A First Information Report (FIR) was recorded at the police station. The post-mortem report gave the cause of death as poisoning by an organo-phosphorous group of insecticide. A chargesheet was filed under Section 304-B of the Indian Penal Code (IPC) for dowry death. The trial court convicted and sentenced Baldev Singh and his mother Surjit Kaur to 10 years’ imprisonment. The sister-in-law, Narinder Kaur, was acquitted.

In an appeal to the high court, it was submitted on behalf of the accused husband and the mother-in-law that Satwant Kaur had been deprived of her legitimate share in the ancestral property and that this had led to depression and, finally, suicide. It was contended that Baldev’s requests for a legitimate share for his wife in the ancestral property could not be termed demand for dowry. The high court upheld the conviction of the husband and mother-in-law and the accused went in appeal to the Supreme Court.
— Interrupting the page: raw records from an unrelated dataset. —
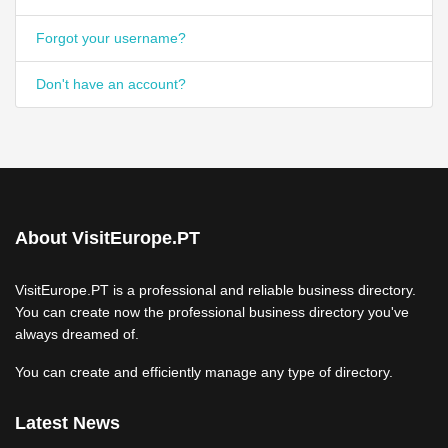
Forgot your username?
Don't have an account?
About VisitEurope.PT
VisitEurope.PT is a professional and reliable business directory.
You can create now the professional business directory you've
always dreamed of.
You can create and efficiently manage any type of directory.
Latest News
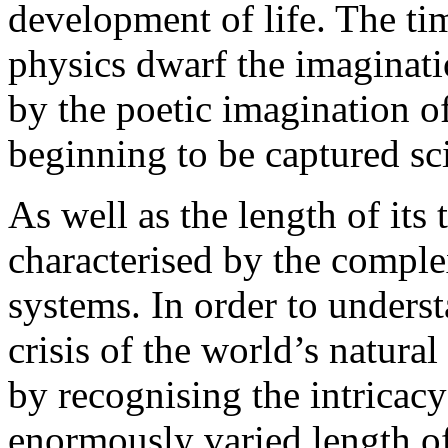
development of life. The t
physics dwarf the imaginat
by the poetic imagination of
beginning to be captured sci
As well as the length of its 
characterised by the comple
systems. In order to unders
crisis of the world’s natur
by recognising the intricacy
enormously varied length of 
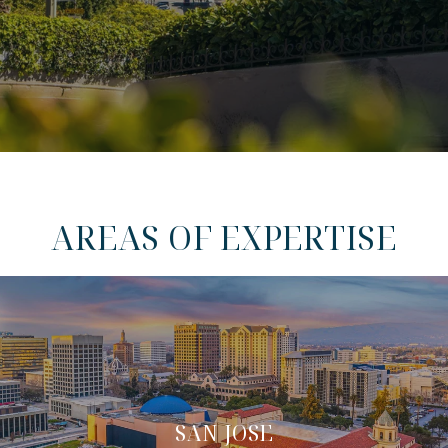
AREAS OF EXPERTISE
SAN JOSE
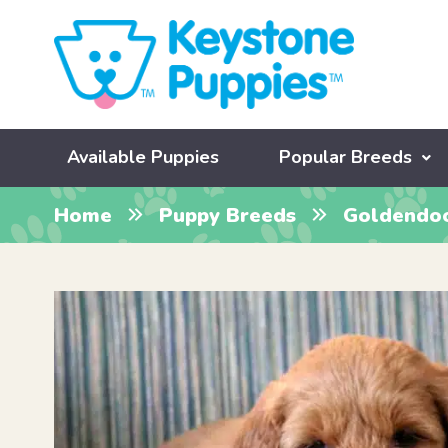
Available Puppies
Popular Breeds
Home
Puppy Breeds
Goldendo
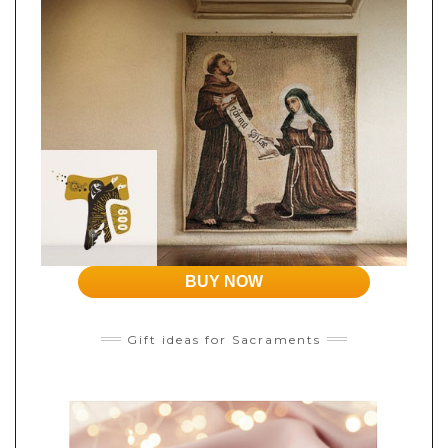
BUY NOW
Gift ideas for Sacraments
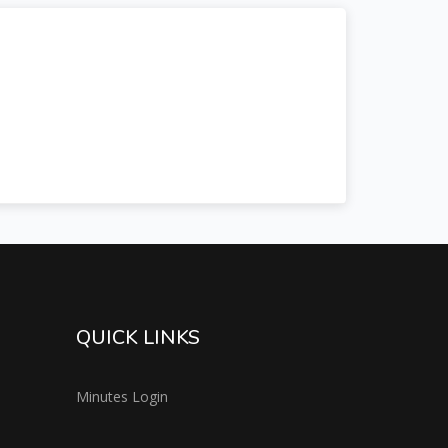
QUICK LINKS
Minutes Login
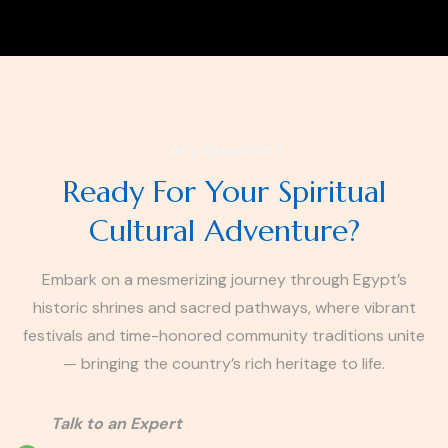
Any Question?
Ready For Your Spiritual
Cultural Adventure?
Embark on a mesmerizing journey through Egypt’s
historic shrines and sacred pathways, where vibrant
festivals and time-honored community traditions unite
— bringing the country’s rich heritage to life.
Talk to an Expert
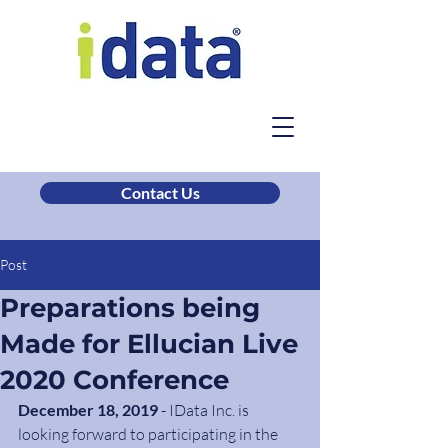
Contact Us
Post
Preparations being
Made for Ellucian Live
2020 Conference
December 18, 2019 
- IData Inc. is 
looking forward to participating in the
The Supreme Court examined Section 304-B dealing with dowry death and noted that such a death should have occurred within seven years of marriage, due to burns or other bodily injury or otherwise than under normal circumstances. Secondly, the woman must have been subjected to cruelty or harassment by her husband or/and his relatives in connection with the demand for dowry. The court noted that in the present case, the marriage took place on June 8, 1991, and Satwant had died on September 3, 1992, that is, within seven years of marriage. And that it was otherwise than under normal circumstances.

It was submitted on behalf of the accused that an agreement between the parties at the time of marriage was necessary for the case to fall within the ambit of dowry. The judgment observes that the definition of dowry had been amended to include not only the period before and at the time of marriage, but also the period subsequent to the marriage, as emphasised in Pawan Kumar’s case (see ‘Urmil’s Story’ on http://www.infochangeindia.org/).

The judgment, reported as Baldev Singh versus State of Punjab 2008 (11) SCALE 120, notes that Section 304-B talks of cruelty or harassment in connection with the “demand for dowry”, and observes that “demand neither conceives nor would conceive of any agreement”. It held that the agreement between parties to a marriage, in the definition of dowry, has to be seen in the context of the amended Section 4 of the Dowry Prohibition Act under which it is an offence to demand dowry, directly or indirectly, from the parents or relatives of the bride. That, when even a demand for dowry is punishable, it is not necessary that there should be an agreement for dowry.

The court then referred to Section 113-B of the Evidence Act which states that if it is shown that a woman, just before her death, was subjected to cruelty by anyone, then there is a presumption that the dowry death was caused by the same individual. The judgment notes that Section 304-B of the IPC and Section 113-B of the Evidence Act were inserted in 1986 keeping in mind the problem of securing evidence to prove a dowry death. The presumption of dowry death comes into play if the woman has been subjected to cruelty or harassment for dowry “soon before” her death. The judgment declares that no straight-jacket formula can be laid down, or fixed period specified as constituting “soon before her death”. The determination of the period constituting “soon before” is to be arrived at by the facts and circumstances of each individual case. However, the expression implies that there must a proximate and live-link between cruelty inflicted in connection with the demand for dowry and the death of the woman. If the incident of cruelty is so remote in time as to not disturb the mental equilibrium of the woman, then it would not fall within the ambit of the phrase “soon before her death”.

Coming to the facts of the present case, the court observed that it is true that the demand for the wife’s share of the ancestral property would not amount to demand for dowry. However, it declared that the evidence of witnesses and letters, in the present case, clearly show that there were other demands in addition to the demand for the wife’s share in the ancestral property. That the demand for dowry by the husband and mother-in-law stood firmly established in the circumstances. Similarly, the infliction of cruelty and harassment on Satwant Kaur in connection with the demand for dowry “soon before her death” was also held to have been proved in the circumstances. The Supreme Court reduced the sentence of 10 years to seven years’ imprisonment and upheld the conviction of the husband and mother-in-law for dowry death.